Inuits et Indiens vivent dans les immenses espaces du Grand Nord canadien. Leurs chemins se croisent quand la viande vient à manquer. Alors, les Indiens attaquent les Inuits, les massacrent, s’emparent de leurs biens et de leurs femmes. C’est le sort de Shanuq, réduite en esclavage. Elle donne naissance à un garçon, Heq, puis parvient à s’enfuir pour rejoindre sa tribu. Au fil des années, à l’adolescence, il devient chamane, suscitant ainsi la jalousie et la haine d’autres garçons. Le récit suit la tribu dans ses déplacements, ses moments d’euphorie, de fêtes et ses instants de détresse extrême quand les plus faibles meurent de faim ou qu’il faut tuer pour survivre. On découvre un peuple, ses coutumes violentes, ses croyances et l’amour profond qui l’unit à ces terres inhospitalières mais d’une beauté inouïe.
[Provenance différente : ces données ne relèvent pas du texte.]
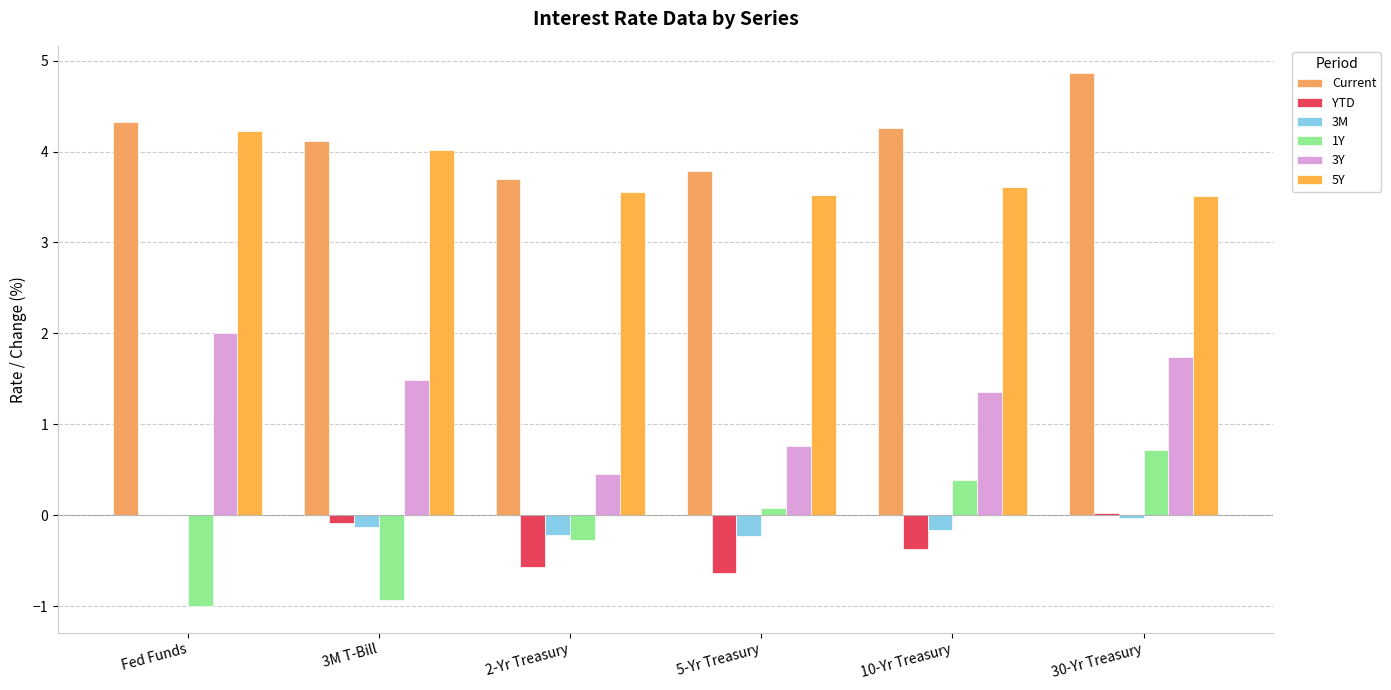

At Fed Funds, list the series in order from largest to smallest.

Current, 5Y, 3Y, YTD, 3M, 1Y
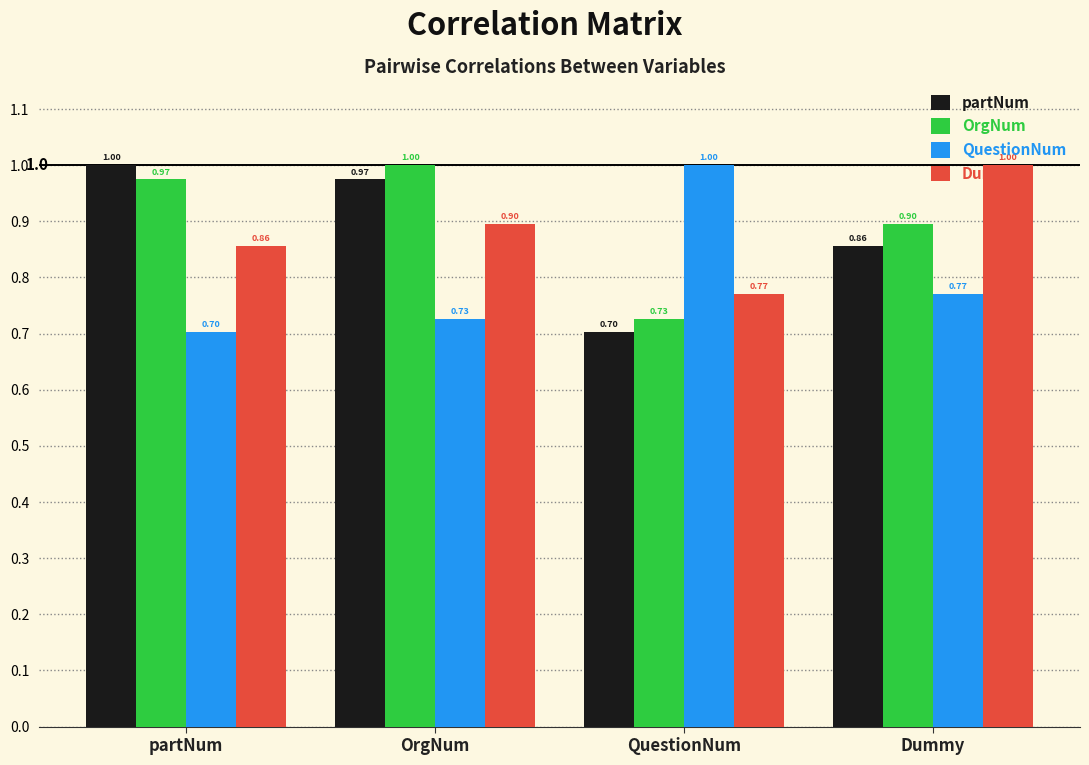

Which series has the largest total across all categories?

OrgNum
Le grand format de l’album valorise les illustrations en pleine page, aux couleurs impressionnantes. On est au coeur de ce monde âpre et violent, dans l’intimité des igloos où l’on se presse pour écouter les conteurs. La peau des visages est tannée et brûlée par le froid. On sent le souffle glacé et l’émotion des « Hommes » quand, dans une brume bleue venue de l’horizon, apparaît un troupeau de caribous. Ce magnifique album est à conseiller à des lecteurs ayant une certaine maturité.